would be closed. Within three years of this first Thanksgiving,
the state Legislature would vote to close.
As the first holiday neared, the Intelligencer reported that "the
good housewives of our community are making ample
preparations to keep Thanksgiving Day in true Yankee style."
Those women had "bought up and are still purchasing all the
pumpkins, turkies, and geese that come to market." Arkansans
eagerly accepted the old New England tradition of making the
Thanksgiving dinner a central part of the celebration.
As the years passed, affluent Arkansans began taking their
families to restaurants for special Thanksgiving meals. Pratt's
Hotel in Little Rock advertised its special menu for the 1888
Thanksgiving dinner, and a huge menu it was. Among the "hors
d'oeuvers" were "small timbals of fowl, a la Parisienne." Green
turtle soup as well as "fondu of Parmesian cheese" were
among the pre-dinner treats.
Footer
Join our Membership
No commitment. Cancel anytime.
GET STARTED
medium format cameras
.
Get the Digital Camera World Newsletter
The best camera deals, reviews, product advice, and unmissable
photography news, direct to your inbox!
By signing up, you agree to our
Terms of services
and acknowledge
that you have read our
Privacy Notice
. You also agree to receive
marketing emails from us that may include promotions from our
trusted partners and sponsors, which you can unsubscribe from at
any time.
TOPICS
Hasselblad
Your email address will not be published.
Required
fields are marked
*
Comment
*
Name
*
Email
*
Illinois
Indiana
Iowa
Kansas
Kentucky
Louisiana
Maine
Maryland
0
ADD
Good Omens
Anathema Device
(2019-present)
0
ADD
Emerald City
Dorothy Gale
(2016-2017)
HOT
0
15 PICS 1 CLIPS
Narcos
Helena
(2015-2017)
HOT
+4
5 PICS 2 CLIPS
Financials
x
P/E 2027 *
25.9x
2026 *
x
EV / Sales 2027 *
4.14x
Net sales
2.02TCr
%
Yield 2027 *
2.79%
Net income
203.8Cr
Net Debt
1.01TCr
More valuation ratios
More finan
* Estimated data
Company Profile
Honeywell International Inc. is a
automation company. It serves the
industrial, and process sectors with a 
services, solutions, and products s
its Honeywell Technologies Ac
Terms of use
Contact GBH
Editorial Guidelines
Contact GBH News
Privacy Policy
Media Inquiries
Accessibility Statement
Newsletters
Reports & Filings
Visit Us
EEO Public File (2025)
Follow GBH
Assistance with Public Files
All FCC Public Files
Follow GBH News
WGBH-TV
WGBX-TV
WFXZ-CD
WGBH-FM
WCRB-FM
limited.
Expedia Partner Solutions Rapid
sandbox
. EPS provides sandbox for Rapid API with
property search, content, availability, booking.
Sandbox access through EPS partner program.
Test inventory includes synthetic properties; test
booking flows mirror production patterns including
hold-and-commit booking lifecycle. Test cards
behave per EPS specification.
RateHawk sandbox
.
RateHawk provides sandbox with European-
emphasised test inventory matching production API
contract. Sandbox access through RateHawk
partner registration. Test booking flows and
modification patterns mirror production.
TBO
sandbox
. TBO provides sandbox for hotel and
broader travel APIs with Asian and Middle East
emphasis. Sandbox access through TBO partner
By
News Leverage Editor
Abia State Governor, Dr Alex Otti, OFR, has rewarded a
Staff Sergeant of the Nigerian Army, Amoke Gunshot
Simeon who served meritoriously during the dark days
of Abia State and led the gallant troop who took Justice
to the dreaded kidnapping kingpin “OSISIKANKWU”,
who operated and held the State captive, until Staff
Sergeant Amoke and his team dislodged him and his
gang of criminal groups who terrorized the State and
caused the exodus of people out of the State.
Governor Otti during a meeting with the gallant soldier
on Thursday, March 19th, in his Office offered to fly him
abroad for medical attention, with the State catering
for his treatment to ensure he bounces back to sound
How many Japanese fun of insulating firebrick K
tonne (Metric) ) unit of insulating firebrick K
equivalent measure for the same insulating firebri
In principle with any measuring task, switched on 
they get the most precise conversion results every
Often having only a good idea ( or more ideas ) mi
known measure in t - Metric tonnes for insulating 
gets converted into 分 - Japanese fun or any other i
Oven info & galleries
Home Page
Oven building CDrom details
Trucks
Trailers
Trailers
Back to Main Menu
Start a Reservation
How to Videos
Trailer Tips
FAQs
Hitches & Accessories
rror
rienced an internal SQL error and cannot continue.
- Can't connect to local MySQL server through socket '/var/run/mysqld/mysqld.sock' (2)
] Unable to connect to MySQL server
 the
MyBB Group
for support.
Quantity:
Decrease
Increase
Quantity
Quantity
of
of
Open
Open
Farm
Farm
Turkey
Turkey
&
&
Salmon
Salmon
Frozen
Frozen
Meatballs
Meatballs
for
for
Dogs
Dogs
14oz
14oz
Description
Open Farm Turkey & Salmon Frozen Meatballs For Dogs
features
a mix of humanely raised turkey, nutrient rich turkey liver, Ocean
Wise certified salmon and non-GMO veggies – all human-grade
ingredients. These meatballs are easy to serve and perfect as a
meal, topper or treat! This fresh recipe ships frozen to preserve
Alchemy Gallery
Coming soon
——————————
## Activity:
Every entry should be retyped exactly as shown.

## Reply:
would be closed. Within three years of this first Thanksgiving,
the state Legislature would vote to close.
As the first holiday neared, the Intelligencer reported that "the
good housewives of our community are making ample
preparations to keep Thanksgiving Day in true Yankee style."
Those women had "bought up and are still purchasing all the
pumpkins, turkies, and geese that come to market." Arkansans
eagerly accepted the old New England tradition of making the
Thanksgiving dinner a central part of the celebration.
As the years passed, affluent Arkansans began taking their
families to restaurants for special Thanksgiving meals. Pratt's
Hotel in Little Rock advertised its special menu for the 1888
Thanksgiving dinner, and a huge menu it was. Among the "hors
d'oeuvers" were "small timbals of fowl, a la Parisienne." Green
turtle soup as well as "fondu of Parmesian cheese" were
among the pre-dinner treats.
Footer
Join our Membership
No commitment. Cancel anytime.
GET STARTED
medium format cameras
.
Get the Digital Camera World Newsletter
The best camera deals, reviews, product advice, and unmissable
photography news, direct to your inbox!
By signing up, you agree to our
Terms of services
and acknowledge
that you have read our
Privacy Notice
. You also agree to receive
marketing emails from us that may include promotions from our
trusted partners and sponsors, which you can unsubscribe from at
any time.
TOPICS
Hasselblad
Your email address will not be published.
Required
fields are marked
*
Comment
*
Name
*
Email
*
Illinois
Indiana
Iowa
Kansas
Kentucky
Louisiana
Maine
Maryland
0
ADD
Good Omens
Anathema Device
(2019-present)
0
ADD
Emerald City
Dorothy Gale
(2016-2017)
HOT
0
15 PICS 1 CLIPS
Narcos
Helena
(2015-2017)
HOT
+4
5 PICS 2 CLIPS
Financials
x
P/E 2027 *
25.9x
2026 *
x
EV / Sales 2027 *
4.14x
Net sales
2.02TCr
%
Yield 2027 *
2.79%
Net income
203.8Cr
Net Debt
1.01TCr
More valuation ratios
More finan
* Estimated data
Company Profile
Honeywell International Inc. is a
automation company. It serves the
industrial, and process sectors with a 
services, solutions, and products s
its Honeywell Technologies Ac
Terms of use
Contact GBH
Editorial Guidelines
Contact GBH News
Privacy Policy
Media Inquiries
Accessibility Statement
Newsletters
Reports & Filings
Visit Us
EEO Public File (2025)
Follow GBH
Assistance with Public Files
All FCC Public Files
Follow GBH News
WGBH-TV
WGBX-TV
WFXZ-CD
WGBH-FM
WCRB-FM
limited.
Expedia Partner Solutions Rapid
sandbox
. EPS provides sandbox for Rapid API with
property search, content, availability, booking.
Sandbox access through EPS partner program.
Test inventory includes synthetic properties; test
booking flows mirror production patterns including
hold-and-commit booking lifecycle. Test cards
behave per EPS specification.
RateHawk sandbox
.
RateHawk provides sandbox with European-
emphasised test inventory matching production API
contract. Sandbox access through RateHawk
partner registration. Test booking flows and
modification patterns mirror production.
TBO
sandbox
. TBO provides sandbox for hotel and
broader travel APIs with Asian and Middle East
emphasis. Sandbox access through TBO partner
By
News Leverage Editor
Abia State Governor, Dr Alex Otti, OFR, has rewarded a
Staff Sergeant of the Nigerian Army, Amoke Gunshot
Simeon who served meritoriously during the dark days
of Abia State and led the gallant troop who took Justice
to the dreaded kidnapping kingpin “OSISIKANKWU”,
who operated and held the State captive, until Staff
Sergeant Amoke and his team dislodged him and his
gang of criminal groups who terrorized the State and
caused the exodus of people out of the State.
Governor Otti during a meeting with the gallant soldier
on Thursday, March 19th, in his Office offered to fly him
abroad for medical attention, with the State catering
for his treatment to ensure he bounces back to sound
How many Japanese fun of insulating firebrick K
tonne (Metric) ) unit of insulating firebrick K
equivalent measure for the same insulating firebri
In principle with any measuring task, switched on 
they get the most precise conversion results every
Often having only a good idea ( or more ideas ) mi
known measure in t - Metric tonnes for insulating 
gets converted into 分 - Japanese fun or any other i
Oven info & galleries
Home Page
Oven building CDrom details
Trucks
Trailers
Trailers
Back to Main Menu
Start a Reservation
How to Videos
Trailer Tips
FAQs
Hitches & Accessories
rror
rienced an internal SQL error and cannot continue.
- Can't connect to local MySQL server through socket '/var/run/mysqld/mysqld.sock' (2)
] Unable to connect to MySQL server
 the
MyBB Group
for support.
Quantity:
Decrease
Increase
Quantity
Quantity
of
of
Open
Open
Farm
Farm
Turkey
Turkey
&
&
Salmon
Salmon
Frozen
Frozen
Meatballs
Meatballs
for
for
Dogs
Dogs
14oz
14oz
Description
Open Farm Turkey & Salmon Frozen Meatballs For Dogs
features
a mix of humanely raised turkey, nutrient rich turkey liver, Ocean
Wise certified salmon and non-GMO veggies – all human-grade
ingredients. These meatballs are easy to serve and perfect as a
meal, topper or treat! This fresh recipe ships frozen to preserve
Alchemy Gallery
Coming soon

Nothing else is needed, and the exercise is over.